May 4, 2019 | 11:26 AM

OTTAWA — Canada’s garbage is coming home from the Philippines.

A spokesman for Global Affairs Canada told The Canadian Press on Thursday Canada made a formal offer earlier this week to have more than six dozen containers of Canadian household trash returned to the Port of Vancouver. The containers arrived in a port near Manila in 2013 and 2014 improperly labelled as plastics for recycling, and have sat in limbo ever since while the two countries disagreed about how they should be disposed of.

The Philippines’ Bureau of Customs found that the containers contained only about one-third plastics that could be recycled. The rest was mostly household garbage and electronic waste, including used adult diapers and kitchen scraps.

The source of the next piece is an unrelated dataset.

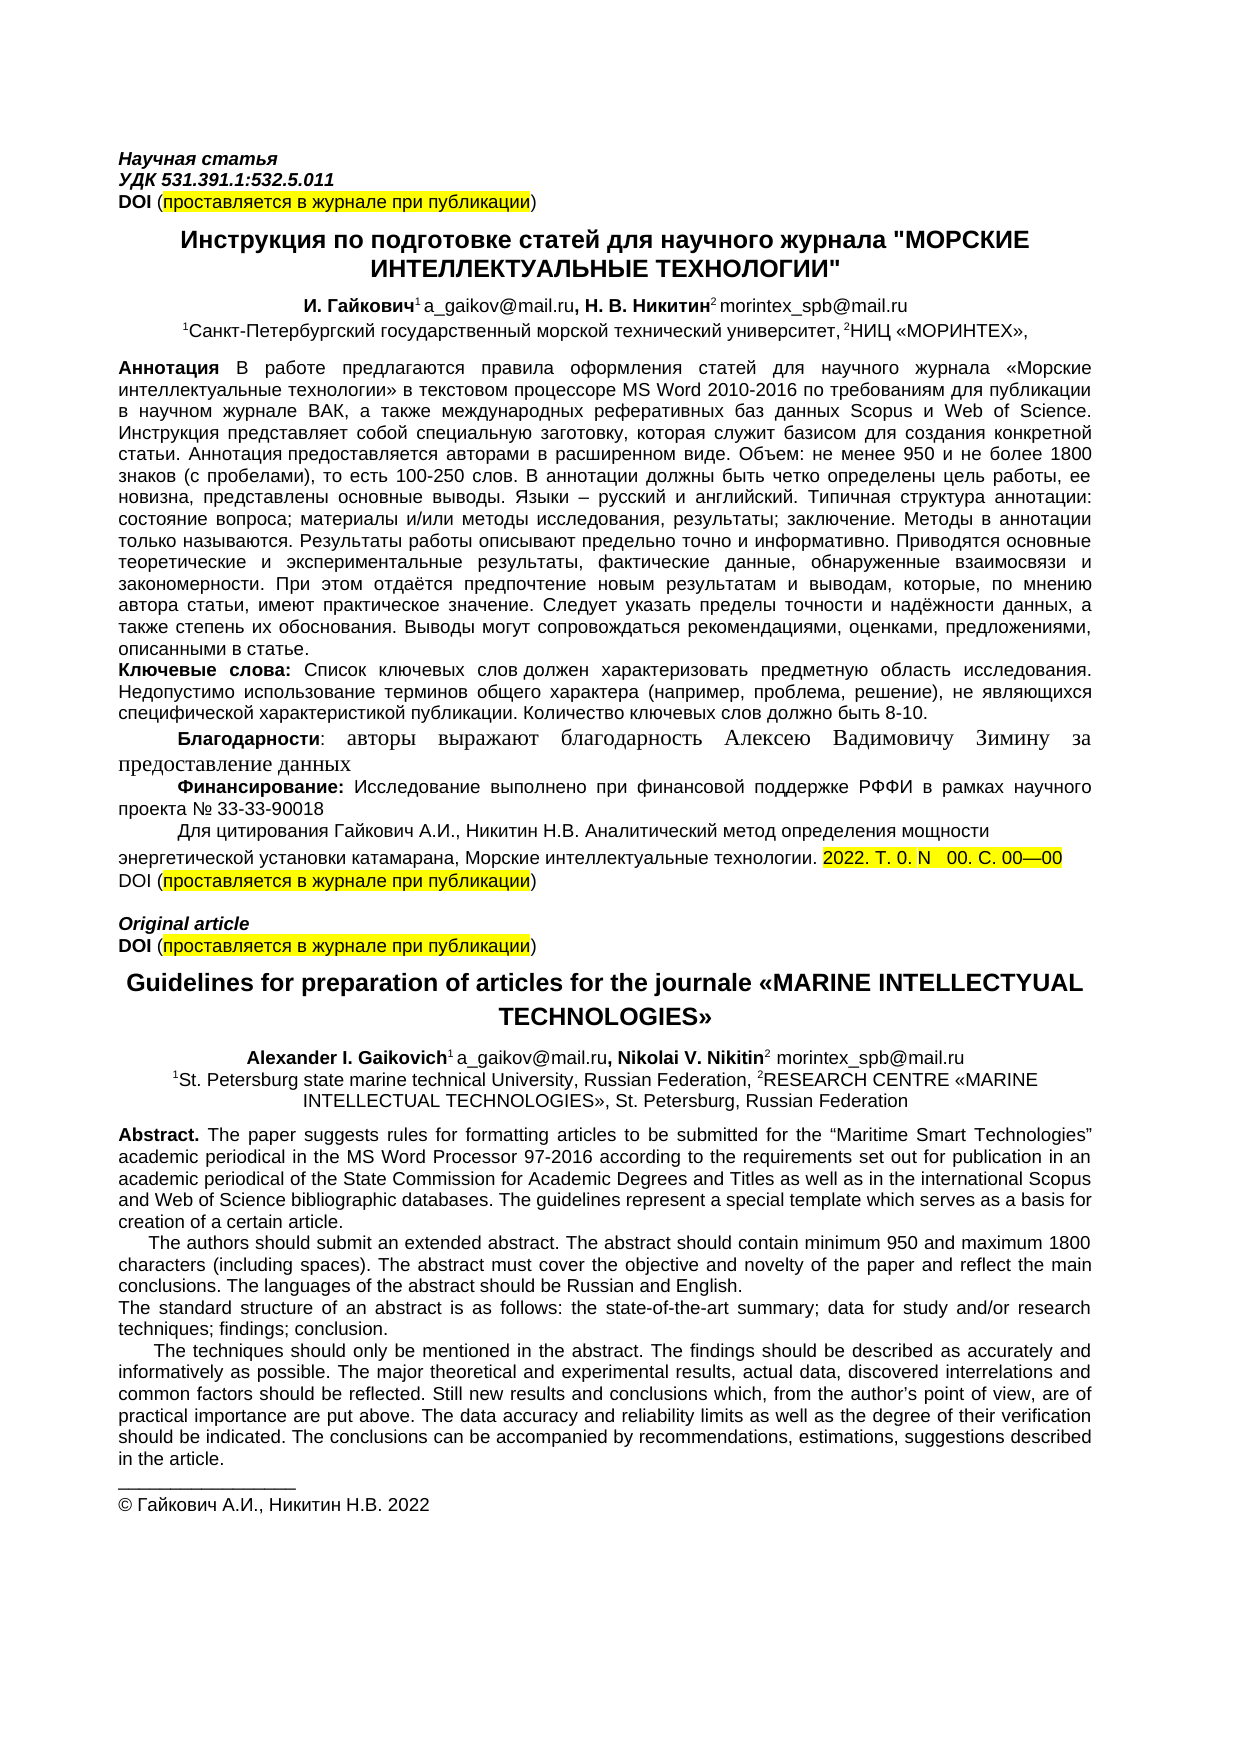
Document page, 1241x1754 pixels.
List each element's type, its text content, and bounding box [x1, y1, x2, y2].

The Canadian offer came around the same time as the Philippines ordered its Bureau of Customs to get the containers back on a ship bound for Canada no later than May 15.

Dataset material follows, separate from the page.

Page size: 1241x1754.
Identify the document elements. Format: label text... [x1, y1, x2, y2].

“We’ve recently made an offer to quickly repatriate the waste back to Canada for disposal and we await a formal response from the Philippines government,” said spokesman Adam Austen.

The developments move the two countries closer to a solution to the diplomatic dispute that has seen Canada spend nearly six years trying to get the Philippines to deal with the trash there. The Filipino government pushed back, arguing the shipments were a violation of the Basel Convention, an international treaty forbidding developed nations to dump their waste on the developing world.

Last month, Filipino President Rodrigo Duterte threatened to declare war on Canada if it didn’t take back its trash and set this week as a deadline for an end to the impasse.

His spokesman later said the threat of war was just a figure of speech to underscore how upset Duterte is about the matter but the Philippines did suggest 70 years of bilateral relations with Canada were at risk because of the trash.

Duterte’s foreign secretary Teodoro Locsin is giving him a run for his money on his combativeness, though, saying on Twitter this week that the government will “nail” the Filipino company that imported the trash to begin with.

He said he was going to “reject the suggestion to ship them out in a container of garbage,” however, because “that’s too much pollution.”

On Wednesday, Locsin said the garbage would leave the Philippines no later than May 15, “no ifs or buts.”

Prime Minister Justin Trudeau has been pushed about the garbage on two visits to the Philippines, in 2015 and 2017. He said the first time that Canada had no legal way to force the Canadian company to deal with the trash, then in 2017 said it was “theoretically” possible for Canada to do something.

But it was another year before a working group was established between Canada and the Philippines to sort out the matter. The central disagreement was over who would pay for the shipments, with Canada arguing it would only take responsibility once the containers were back in Canada. Canada has argued the Filipino importer should cover the return shipping costs.

Austen did not say what the details of the Canadian offer were, including who will pay for the garbage’s trip back across the Pacific or how much it will cost. Once it’s on Canadian soil, though, Environment and Climate Change Canada will be responsible for ensuring the waste gets disposed of properly.